## [Text provided]
>> START

How to Crawl the Web Politely with Scrapy

markpapadakis|9 years ago

In the past we built and operated Greece’s largest search engine(Trinity), and we would crawl/refresh all Greek pages fairly regularly.

If memory serves, the frequency was computed for clusters of pages from the same site, and it depended on how often they were updated(news sites front-pages were in practice different in successive updates, whereas e.g users homepage were not, they rarely were updated), and how resilient the sites were to aggressive indexing (if they ‘d fail or timeout, or it ‘d take longer than expected to download the page contents than what we expected based on site-wide aggregated metrics, we ‘d adjust the frequency, etc).

The crawlers were all draining multiple queues, whereas URLs from the same site would always end up on the same queue(via consistent hashing, based on the hostname’s hash), so a single crawler process was responsible for throttling requests and respecting robots.txt rules for any single site, without need for cross-crawler state synchronisation.

In practice this worked quite well. Also, this was before Google and its PageRank and social networks (we ‘d probably have also considered pages popularity based on PageRank like metrics and social ‘signals’ in the frequency computation, among other variables).

greglindahl|9 years ago

In the current web, sites like Amazon are so large that you'll need many crawlers. On the plus side, it appears that almost all large sites don't have rate limits.

atmosx|9 years ago

Hi Mark, out of curiosity, which search engine is that?

elorant|9 years ago

In my experience the best way to crawl in a polite way is to never use an asynchronous crawler. The vast majority of small to medium sites out there have absolutely no kind of protection from an aggressive crawler. You make 50 to 100 requests per second chances are you’re DDoS-ing the shit out of most sites.

>> END

Source records:
>> START

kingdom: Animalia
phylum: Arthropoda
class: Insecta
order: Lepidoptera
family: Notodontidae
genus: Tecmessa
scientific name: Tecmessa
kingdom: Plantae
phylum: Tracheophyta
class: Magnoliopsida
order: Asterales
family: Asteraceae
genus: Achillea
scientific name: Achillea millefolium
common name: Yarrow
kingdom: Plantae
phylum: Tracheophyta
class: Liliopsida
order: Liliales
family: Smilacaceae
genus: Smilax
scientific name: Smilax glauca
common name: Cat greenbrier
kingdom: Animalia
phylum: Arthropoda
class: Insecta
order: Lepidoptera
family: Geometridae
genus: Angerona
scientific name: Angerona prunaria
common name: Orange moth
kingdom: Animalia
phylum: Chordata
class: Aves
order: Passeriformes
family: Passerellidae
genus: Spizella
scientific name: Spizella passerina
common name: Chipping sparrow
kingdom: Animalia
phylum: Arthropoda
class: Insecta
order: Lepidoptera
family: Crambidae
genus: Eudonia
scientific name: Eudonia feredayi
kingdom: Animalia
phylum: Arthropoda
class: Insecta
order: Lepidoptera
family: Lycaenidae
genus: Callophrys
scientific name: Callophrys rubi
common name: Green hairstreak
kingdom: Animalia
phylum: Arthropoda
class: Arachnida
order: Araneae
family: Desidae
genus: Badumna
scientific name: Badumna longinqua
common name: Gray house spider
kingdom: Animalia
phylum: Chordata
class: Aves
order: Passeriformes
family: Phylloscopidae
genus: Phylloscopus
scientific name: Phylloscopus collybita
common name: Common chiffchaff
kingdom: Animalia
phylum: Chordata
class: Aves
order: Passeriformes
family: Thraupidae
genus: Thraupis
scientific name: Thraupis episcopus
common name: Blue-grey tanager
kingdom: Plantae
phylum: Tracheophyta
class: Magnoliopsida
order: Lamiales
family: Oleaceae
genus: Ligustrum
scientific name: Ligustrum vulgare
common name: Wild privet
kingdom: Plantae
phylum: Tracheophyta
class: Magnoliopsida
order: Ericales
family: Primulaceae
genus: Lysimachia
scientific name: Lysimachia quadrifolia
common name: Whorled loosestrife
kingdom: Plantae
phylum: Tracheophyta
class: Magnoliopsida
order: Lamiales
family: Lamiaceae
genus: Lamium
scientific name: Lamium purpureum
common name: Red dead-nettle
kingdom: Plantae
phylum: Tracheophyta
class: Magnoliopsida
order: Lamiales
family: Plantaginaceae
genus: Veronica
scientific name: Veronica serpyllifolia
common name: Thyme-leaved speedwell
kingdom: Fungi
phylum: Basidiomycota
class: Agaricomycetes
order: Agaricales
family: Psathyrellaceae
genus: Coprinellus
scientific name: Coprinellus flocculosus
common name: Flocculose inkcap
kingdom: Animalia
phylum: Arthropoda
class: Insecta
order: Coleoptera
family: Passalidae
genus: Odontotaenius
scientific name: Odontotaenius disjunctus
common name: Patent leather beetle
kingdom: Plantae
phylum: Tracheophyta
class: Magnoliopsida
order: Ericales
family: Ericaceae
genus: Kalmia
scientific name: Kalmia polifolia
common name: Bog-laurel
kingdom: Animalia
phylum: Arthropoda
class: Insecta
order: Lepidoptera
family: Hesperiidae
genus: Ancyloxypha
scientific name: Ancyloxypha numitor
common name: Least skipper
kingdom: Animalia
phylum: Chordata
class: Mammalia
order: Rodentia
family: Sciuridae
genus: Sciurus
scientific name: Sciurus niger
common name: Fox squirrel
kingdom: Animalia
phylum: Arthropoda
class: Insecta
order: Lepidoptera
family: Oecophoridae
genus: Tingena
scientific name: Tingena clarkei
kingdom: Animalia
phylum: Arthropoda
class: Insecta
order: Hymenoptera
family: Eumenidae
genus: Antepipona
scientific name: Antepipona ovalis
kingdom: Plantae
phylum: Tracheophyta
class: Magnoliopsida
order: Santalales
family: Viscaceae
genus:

>> END

List the usernames of everyone who posted in the thread on polite web crawling with Scrapy, in the order their posts appear.

## [Task result]
markpapadakis
greglindahl
atmosx
elorant